___ Document extract ___

Figure 6. Modulations of the binding of TFEB to YWHA/14-3-3 proteins affect TFEB cellular functions. (a) Immunoblotting analysis of LC3 in TFEB-overexpressing cells (with wild-type TFEB and its various mutants) in the absence and presence of bafilomycin A1 under nutrient-rich and starvation conditions. (b) Western-blot analysis of the expression of TFEB target genes (ATP6V1H, CTSB, CTSD and LAMP1) after transfection with wild-type TFEB and its various mutants. ACTB was used as the loading control.

___ Information shown ___

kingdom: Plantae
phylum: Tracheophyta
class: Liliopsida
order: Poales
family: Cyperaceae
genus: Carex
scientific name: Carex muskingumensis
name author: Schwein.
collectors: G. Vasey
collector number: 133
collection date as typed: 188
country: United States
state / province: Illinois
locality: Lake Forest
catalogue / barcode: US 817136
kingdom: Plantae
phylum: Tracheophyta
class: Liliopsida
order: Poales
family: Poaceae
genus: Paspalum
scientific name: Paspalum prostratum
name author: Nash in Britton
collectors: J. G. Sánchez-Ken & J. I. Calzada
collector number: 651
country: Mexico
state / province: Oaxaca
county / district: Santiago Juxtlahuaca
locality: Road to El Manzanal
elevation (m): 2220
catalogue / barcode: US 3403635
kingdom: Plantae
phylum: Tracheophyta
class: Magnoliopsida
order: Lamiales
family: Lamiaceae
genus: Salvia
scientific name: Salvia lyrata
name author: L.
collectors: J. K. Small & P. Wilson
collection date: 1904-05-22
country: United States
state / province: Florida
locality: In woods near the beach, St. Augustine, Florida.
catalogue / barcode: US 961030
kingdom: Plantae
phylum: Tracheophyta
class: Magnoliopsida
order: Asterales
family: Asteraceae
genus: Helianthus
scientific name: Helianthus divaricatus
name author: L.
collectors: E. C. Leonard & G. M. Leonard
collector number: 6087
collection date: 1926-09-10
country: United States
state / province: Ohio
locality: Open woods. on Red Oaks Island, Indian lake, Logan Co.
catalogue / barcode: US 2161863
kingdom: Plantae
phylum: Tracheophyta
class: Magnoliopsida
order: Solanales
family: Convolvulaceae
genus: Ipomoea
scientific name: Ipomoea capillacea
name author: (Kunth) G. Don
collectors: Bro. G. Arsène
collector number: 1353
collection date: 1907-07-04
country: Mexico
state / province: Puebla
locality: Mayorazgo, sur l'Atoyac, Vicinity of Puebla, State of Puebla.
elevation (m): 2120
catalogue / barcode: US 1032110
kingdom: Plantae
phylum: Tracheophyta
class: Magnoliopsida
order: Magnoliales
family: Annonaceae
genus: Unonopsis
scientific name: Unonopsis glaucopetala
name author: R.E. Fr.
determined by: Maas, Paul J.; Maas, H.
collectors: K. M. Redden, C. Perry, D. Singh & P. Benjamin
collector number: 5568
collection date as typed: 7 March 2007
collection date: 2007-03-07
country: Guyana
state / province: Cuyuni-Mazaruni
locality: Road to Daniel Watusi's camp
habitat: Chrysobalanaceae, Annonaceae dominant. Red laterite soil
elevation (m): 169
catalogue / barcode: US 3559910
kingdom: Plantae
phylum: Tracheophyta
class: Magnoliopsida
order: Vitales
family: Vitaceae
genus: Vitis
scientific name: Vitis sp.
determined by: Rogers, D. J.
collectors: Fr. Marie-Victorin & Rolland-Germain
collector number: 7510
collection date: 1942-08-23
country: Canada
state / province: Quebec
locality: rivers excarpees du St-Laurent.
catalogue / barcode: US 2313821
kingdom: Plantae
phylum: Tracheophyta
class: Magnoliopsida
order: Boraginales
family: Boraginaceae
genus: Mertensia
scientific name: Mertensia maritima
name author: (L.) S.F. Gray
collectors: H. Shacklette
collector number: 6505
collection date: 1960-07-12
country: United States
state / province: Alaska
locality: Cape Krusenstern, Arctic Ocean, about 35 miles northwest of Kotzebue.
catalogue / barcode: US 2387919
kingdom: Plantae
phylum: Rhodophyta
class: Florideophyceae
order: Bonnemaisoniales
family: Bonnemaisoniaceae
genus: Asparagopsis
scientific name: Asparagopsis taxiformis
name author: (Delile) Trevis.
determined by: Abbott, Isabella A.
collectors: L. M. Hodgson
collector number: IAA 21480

___

-- Actions to take --
1. According to the figure caption, what was used as the loading control in the Western-blot analysis?
2. Transcribe the stretch of the figure caption from "Figure 6. Modulations" through "the loading control.".
The records have no connection to the figure caption.

-- Task responses --
1. ACTB

2.
Figure 6. Modulations of the binding of TFEB to YWHA/14-3-3 proteins affect TFEB cellular functions. (a) Immunoblotting analysis of LC3 in TFEB-overexpressing cells (with wild-type TFEB and its various mutants) in the absence and presence of bafilomycin A1 under nutrient-rich and starvation conditions. (b) Western-blot analysis of the expression of TFEB target genes (ATP6V1H, CTSB, CTSD and LAMP1) after transfection with wild-type TFEB and its various mutants. ACTB was used as the loading control.